Veronica Sims, más conocida como Ronnie, me esperaba en el salón. Mide uno setenta y cinco, es rubia y tiene los ojos grises. A veces contratamos sus servicios de detective en Reanimators, Inc., y hacemos ejercicio juntas al menos dos veces por semana, salvo si una de las dos está de viaje, herida o hasta el cuello de vampiros. Las dos últimas cosas ocurren con más frecuencia de la deseable.
Llevaba unos pantalones cortos morados, abiertos por los lados, y una camiseta en la que ponía: «Fuera del perro, el libro es el mejor amigo del hombre. Dentro del perro no hay bastante luz para leer». Por algo somos amigas.
– Te eché de menos el jueves en el gimnasio -me dijo-. ¿Fue muy coñazo el entierro?
– Sí.
No me pidió que elaborara; sabe que los entierros no me hacen gracia. La mayoría de la gente los odia porque están asociados a la muerte; yo, por todo el rollo melodramático.
Inclinó el cuerpo hacia el suelo, con las piernas rectas, para estirarse. Siempre calentamos en mi casa: mejor no hacer flexiones en público con un pantalón tan corto.
Imité el movimiento, y los músculos de mis muslos protestaron. La pistola era incómoda, pero no muy grave.
– Sólo por curiosidad -dijo Ronnie-, ¿por qué te parece necesario salir a correr armada?

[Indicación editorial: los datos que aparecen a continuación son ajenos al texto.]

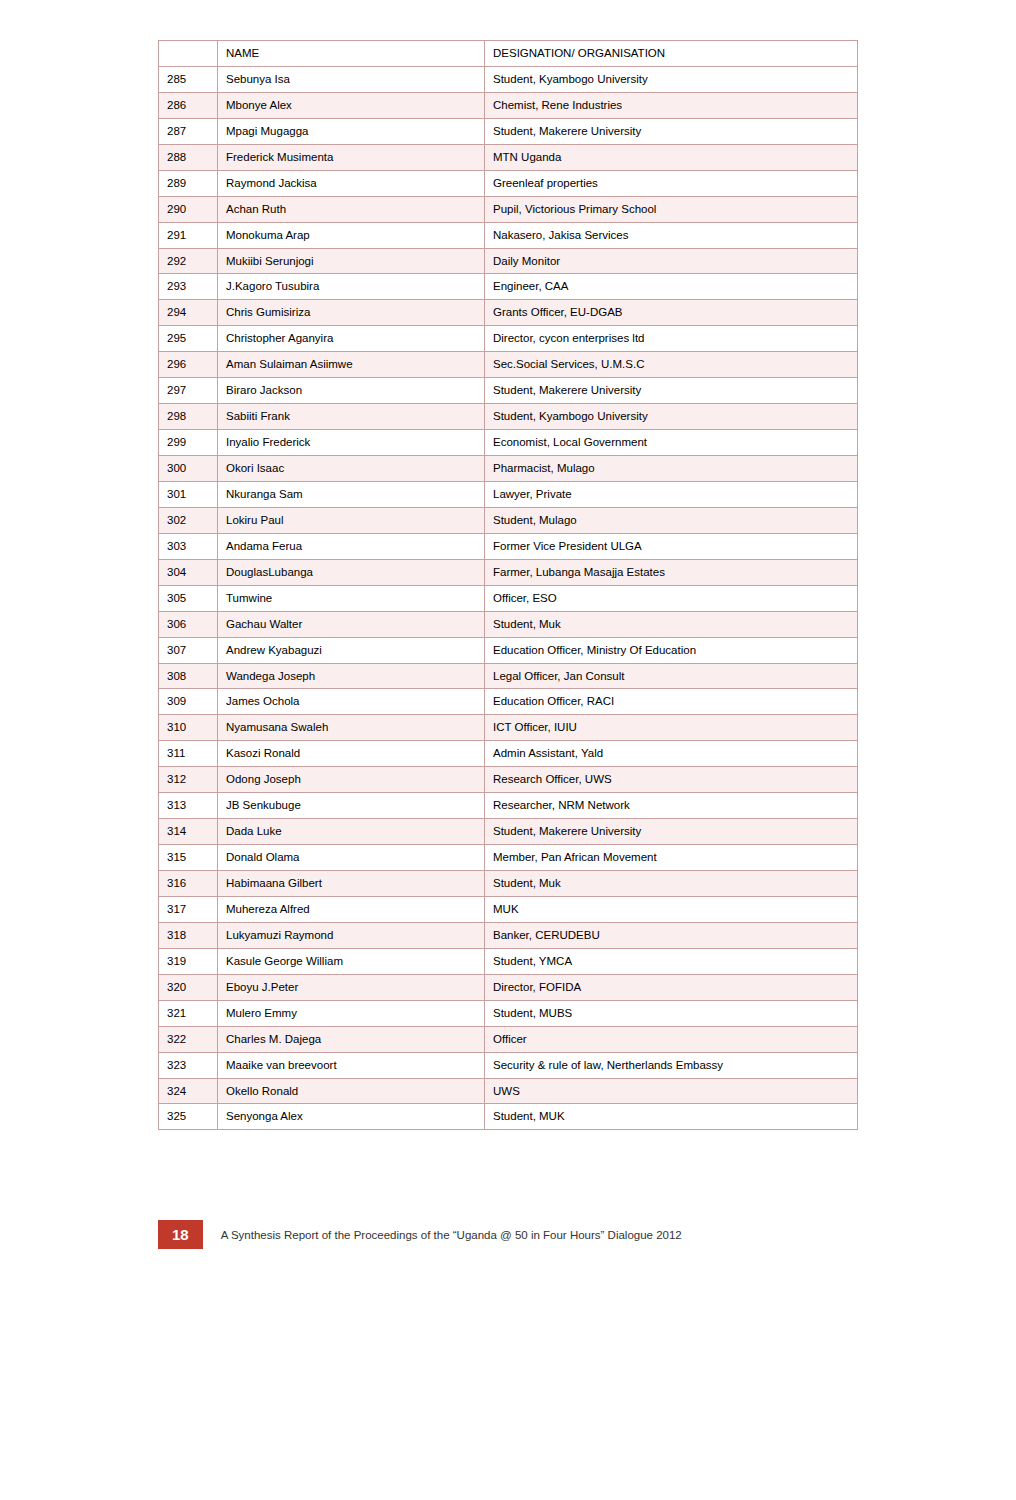| | NAME | DESIGNATION/ ORGANISATION |
| --- | --- | --- |
| 285 | Sebunya Isa | Student, Kyambogo University |
| 286 | Mbonye Alex | Chemist, Rene Industries |
| 287 | Mpagi Mugagga | Student, Makerere University |
| 288 | Frederick Musimenta | MTN Uganda |
| 289 | Raymond Jackisa | Greenleaf properties |
| 290 | Achan Ruth | Pupil, Victorious Primary School |
| 291 | Monokuma Arap | Nakasero, Jakisa Services |
| 292 | Mukiibi Serunjogi | Daily Monitor |
| 293 | J.Kagoro Tusubira | Engineer, CAA |
| 294 | Chris Gumisiriza | Grants Officer, EU-DGAB |
| 295 | Christopher Aganyira | Director, cycon enterprises ltd |
| 296 | Aman Sulaiman Asiimwe | Sec.Social Services, U.M.S.C |
| 297 | Biraro Jackson | Student, Makerere University |
| 298 | Sabiiti Frank | Student, Kyambogo University |
| 299 | Inyalio Frederick | Economist, Local Government |
| 300 | Okori Isaac | Pharmacist, Mulago |
| 301 | Nkuranga Sam | Lawyer, Private |
| 302 | Lokiru Paul | Student, Mulago |
| 303 | Andama Ferua | Former Vice President ULGA |
| 304 | DouglasLubanga | Farmer, Lubanga Masajja Estates |
| 305 | Tumwine | Officer, ESO |
| 306 | Gachau Walter | Student, Muk |
| 307 | Andrew Kyabaguzi | Education Officer, Ministry Of Education |
| 308 | Wandega Joseph | Legal Officer, Jan Consult |
| 309 | James Ochola | Education Officer, RACI |
| 310 | Nyamusana Swaleh | ICT Officer, IUIU |
| 311 | Kasozi Ronald | Admin Assistant, Yald |
| 312 | Odong Joseph | Research Officer, UWS |
| 313 | JB Senkubuge | Researcher, NRM Network |
| 314 | Dada Luke | Student, Makerere University |
| 315 | Donald Olama | Member, Pan African Movement |
| 316 | Habimaana Gilbert | Student, Muk |
| 317 | Muhereza Alfred | MUK |
| 318 | Lukyamuzi Raymond | Banker, CERUDEBU |
| 319 | Kasule George William | Student, YMCA |
| 320 | Eboyu J.Peter | Director, FOFIDA |
| 321 | Mulero Emmy | Student, MUBS |
| 322 | Charles M. Dajega | Officer |
| 323 | Maaike van breevoort | Security & rule of law, Nertherlands Embassy |
| 324 | Okello Ronald | UWS |
| 325 | Senyonga Alex | Student, MUK |
18 A Synthesis Report of the Proceedings of the “Uganda @ 50 in Four Hours” Dialogue 2012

– Siempre llevo pistola -contesté.
– Si no quieres decírmelo, no me lo digas -dijo mirándome con cara de reproche-, pero no me salgas con chorradas.
– De acuerdo, de acuerdo. La verdad es que no es ningún secreto.
– ¿Nada de amenazas para evitar que recurras a la policía?
– Pues no.
– Vaya, qué considerados.
– Ya me gustaría -dije mientras me sentaba en el suelo con las piernas abiertas. Ronnie me imitó; parecía que íbamos a lanzarnos una pelota-. Yo no los llamaría considerados precisamente. -Bajé el torso hasta que me toqué el muslo izquierdo con la mejilla.
Me pidió que se lo contara y se lo conté. Cuando terminé ya estábamos listas para salir a correr.
– Joder, Anita. Zombis en tu casa, un millonario loco que pretende que realices sacrificios humanos… -Me miró con intensidad-. Eres la única persona que conozco a la que le pasan cosas aún más raras que a mí.
– Muchas gracias.
Cuando salimos, cerré la puerta y me guardé las llaves en el bolsillo, al lado de la pistola. Supongo que la rayarían, pero no iba a correr con las llaves en la mano, ¿no?
– ¿Quieres que investigue a Harold Gaynor? -me preguntó Ronnie.
– ¿No estás trabajando en nada? -íbamos bajando por la escalera.
– En tres fraudes de seguros. Casi todo vigilancia y fotografías. Se me salen las hamburguesas por las orejas.
– Puedes ducharte y cambiarte en mi casa -dije sonriendo-, y después salimos a cenar algo comestible.
– Suena muy bien, pero no querrás hacer esperar a Jean-Claude.
– Vete al guano.
– Deberías mantenerte tan lejos como puedas de esa… cosa -dijo encogiéndose de hombros.
– Ya lo sé. -Me tocó a mí encogerme de hombros-. Pero acceder a verlo me pareció el menor de los males.